## Stored data entries
########################################
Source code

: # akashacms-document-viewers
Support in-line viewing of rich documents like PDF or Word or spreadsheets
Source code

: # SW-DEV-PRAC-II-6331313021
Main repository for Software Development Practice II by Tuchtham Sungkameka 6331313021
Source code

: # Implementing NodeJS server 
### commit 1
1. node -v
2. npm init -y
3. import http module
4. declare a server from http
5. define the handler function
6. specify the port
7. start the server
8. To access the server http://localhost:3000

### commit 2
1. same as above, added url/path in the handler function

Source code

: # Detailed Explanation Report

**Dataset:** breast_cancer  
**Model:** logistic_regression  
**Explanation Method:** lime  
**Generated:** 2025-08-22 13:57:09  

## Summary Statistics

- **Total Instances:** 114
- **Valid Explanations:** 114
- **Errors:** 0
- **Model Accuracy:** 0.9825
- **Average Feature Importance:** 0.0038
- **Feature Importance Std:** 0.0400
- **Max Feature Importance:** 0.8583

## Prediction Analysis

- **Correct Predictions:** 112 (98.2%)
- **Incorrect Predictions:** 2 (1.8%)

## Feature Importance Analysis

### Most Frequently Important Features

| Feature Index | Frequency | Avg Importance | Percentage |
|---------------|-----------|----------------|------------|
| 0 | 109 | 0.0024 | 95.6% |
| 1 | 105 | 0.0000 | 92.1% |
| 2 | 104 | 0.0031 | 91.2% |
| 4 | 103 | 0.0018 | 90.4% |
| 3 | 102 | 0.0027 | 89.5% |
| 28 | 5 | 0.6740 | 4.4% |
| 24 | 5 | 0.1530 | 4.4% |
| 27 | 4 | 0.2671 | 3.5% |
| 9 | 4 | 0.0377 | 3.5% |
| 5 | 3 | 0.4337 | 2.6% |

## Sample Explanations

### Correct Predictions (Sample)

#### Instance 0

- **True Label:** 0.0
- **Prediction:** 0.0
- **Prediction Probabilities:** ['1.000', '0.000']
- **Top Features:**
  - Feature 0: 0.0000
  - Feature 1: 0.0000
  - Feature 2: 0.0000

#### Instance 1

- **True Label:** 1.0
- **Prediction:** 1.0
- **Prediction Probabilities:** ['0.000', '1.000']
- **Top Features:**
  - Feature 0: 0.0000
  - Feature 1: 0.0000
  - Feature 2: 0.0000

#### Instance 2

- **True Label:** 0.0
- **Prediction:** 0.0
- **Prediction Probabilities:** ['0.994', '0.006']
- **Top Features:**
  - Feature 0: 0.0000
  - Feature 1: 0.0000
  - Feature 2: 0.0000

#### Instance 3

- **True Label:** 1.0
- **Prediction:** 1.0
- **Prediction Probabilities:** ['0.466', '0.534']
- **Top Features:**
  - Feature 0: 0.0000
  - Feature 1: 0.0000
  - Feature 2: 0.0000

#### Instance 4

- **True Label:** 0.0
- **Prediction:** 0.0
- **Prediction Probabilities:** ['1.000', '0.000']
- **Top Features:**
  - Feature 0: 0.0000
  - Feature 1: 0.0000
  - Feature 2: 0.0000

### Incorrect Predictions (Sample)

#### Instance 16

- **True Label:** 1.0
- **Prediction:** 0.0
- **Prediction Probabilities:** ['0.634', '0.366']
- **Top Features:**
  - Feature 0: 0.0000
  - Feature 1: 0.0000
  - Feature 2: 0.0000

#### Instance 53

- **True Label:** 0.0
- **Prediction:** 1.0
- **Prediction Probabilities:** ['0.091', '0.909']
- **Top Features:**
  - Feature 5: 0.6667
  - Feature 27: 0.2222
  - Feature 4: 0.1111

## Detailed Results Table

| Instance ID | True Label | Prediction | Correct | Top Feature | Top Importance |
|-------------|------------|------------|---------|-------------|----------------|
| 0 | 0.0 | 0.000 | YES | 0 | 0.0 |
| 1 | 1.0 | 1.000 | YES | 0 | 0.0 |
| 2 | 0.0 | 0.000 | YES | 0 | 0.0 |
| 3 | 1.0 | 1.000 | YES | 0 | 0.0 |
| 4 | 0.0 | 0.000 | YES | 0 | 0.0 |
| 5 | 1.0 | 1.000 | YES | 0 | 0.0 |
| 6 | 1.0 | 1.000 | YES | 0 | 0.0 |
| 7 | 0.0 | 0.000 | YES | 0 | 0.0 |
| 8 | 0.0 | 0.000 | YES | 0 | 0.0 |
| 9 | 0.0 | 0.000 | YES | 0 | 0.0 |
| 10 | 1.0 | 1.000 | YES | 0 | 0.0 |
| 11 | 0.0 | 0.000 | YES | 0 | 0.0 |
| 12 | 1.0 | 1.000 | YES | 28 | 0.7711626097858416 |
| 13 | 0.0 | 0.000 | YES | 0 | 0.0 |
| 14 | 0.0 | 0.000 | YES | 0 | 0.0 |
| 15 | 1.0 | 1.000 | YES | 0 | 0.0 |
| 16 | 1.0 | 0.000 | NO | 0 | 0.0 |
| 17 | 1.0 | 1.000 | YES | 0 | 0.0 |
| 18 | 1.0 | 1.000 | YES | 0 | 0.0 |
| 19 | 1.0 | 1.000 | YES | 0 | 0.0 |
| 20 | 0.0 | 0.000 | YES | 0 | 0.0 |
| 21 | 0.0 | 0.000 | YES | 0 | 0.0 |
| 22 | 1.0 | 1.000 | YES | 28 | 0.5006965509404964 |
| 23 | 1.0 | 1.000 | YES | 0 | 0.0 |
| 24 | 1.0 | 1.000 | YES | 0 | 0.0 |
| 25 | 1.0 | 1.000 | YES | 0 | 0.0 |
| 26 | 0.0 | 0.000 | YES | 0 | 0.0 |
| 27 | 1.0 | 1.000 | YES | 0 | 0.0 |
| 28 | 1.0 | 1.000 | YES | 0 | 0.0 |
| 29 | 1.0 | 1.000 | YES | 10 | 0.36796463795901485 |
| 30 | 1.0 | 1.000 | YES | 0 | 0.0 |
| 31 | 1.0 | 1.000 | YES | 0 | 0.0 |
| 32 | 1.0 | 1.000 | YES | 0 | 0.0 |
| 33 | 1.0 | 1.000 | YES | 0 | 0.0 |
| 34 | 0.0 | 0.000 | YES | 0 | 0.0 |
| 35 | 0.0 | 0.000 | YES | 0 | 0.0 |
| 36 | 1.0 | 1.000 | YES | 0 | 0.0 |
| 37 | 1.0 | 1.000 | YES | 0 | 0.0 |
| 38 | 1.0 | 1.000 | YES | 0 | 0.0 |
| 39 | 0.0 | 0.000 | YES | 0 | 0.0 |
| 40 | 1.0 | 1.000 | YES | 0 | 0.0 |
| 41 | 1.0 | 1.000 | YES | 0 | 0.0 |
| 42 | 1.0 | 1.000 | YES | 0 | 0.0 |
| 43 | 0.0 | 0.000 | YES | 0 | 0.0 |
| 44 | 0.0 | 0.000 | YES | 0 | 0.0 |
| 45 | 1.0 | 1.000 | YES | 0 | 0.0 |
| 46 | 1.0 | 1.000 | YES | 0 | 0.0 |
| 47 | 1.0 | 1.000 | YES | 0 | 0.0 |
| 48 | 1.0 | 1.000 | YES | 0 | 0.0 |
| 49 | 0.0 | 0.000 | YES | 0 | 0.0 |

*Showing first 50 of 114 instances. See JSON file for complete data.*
########################################
## Work instructions
Tally the lines above that contain "Incorrect"; give only the number.

## Answer space
2